The story is set up to become a thriller, but Antonioni frustrates and redirects this trajectory in a number of ways. Narrative is less important here than the evocation of mood and the delineation of existential freedom and angst. During the course of his international travels (the film was shot in Algeria, Britain, West Germany, and Spain), Locke meets up with a young woman (played by Maria Schneider), who is no less mysteriously motivated to become this strange man's fellow traveller and lover. Both are running away from the certainties of their past existences into an uncharted and potentially perilous future. And running after them, locked into attitudes of certainty and social expectation, are Locke's wife (played by Jenny Runacre), who comes to realize what her husband has done, and Robertson's (now Locke's) twin nemeses, his illicit accomplices and the law.
There is a subdued quality to Nicholson's performance, and Schneider and Runacre are both strangely affectless in their respective personae. This woodenness may have been deliberate on Antonioni's part, to convey a sense of alienation, which seems to me to be Antonioni's major theme in his body of work. Inspired use is made of the many exotic locations in which the story is set, and the film's (anti-)climax is a stunningly bravura sequence of camerawork (obviously inspired by Michael Snow's 1967 experimental film Wavelength) that literally pushes Locke to the periphery of the action, becoming the dead center of the other characters' frenetic and bewildered attentions.

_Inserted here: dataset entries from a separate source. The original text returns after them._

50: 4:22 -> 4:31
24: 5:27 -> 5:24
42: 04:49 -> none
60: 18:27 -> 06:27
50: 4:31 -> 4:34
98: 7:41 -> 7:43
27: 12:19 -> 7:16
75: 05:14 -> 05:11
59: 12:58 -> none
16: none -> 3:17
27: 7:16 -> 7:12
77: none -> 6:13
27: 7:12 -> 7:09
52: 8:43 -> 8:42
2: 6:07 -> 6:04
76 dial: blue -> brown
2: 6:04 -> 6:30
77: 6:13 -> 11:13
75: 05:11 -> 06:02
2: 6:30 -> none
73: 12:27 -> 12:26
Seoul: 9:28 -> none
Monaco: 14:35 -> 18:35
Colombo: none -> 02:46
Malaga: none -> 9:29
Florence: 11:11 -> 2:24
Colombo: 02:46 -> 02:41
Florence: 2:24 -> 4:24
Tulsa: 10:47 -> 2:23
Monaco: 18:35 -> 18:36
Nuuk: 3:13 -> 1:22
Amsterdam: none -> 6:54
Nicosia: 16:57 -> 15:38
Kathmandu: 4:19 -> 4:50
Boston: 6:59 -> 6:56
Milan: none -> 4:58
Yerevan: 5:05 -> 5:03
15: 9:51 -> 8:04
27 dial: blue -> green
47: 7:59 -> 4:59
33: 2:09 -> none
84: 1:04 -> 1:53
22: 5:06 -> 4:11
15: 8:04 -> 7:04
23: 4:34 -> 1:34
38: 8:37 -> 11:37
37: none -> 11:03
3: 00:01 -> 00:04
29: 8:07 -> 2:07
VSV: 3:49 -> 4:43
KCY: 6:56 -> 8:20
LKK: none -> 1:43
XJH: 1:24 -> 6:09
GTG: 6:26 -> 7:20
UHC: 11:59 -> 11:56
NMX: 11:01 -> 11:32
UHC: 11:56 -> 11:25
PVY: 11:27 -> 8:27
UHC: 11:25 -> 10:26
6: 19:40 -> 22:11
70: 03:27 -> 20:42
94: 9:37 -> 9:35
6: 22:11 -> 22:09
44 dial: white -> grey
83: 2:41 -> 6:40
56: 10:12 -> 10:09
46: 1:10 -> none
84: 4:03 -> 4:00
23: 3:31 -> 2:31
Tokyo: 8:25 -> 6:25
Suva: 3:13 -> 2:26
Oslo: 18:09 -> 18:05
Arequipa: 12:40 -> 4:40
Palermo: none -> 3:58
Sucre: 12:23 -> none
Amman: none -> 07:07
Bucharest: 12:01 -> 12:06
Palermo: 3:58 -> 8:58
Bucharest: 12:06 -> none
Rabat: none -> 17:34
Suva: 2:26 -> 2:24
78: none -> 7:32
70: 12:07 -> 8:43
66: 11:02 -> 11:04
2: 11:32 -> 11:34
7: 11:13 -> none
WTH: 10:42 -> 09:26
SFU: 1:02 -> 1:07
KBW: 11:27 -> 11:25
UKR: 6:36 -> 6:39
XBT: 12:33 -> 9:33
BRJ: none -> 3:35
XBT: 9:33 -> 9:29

Antonioni was the supreme cinematic poet of urban alienation, and even in a film like The Passenger, where much of the narrative transpires in rural settings, the blighted reach of twentieth-century urban man is shown to be limitless. Though not as fine as Antonioni's earlier L'eclisse and Il deserto rosso, this film remains a resonant work of art, capable of coloring one's experiences of the world outside the film itself, which is perhaps the most salient qualification of artistic greatness I know.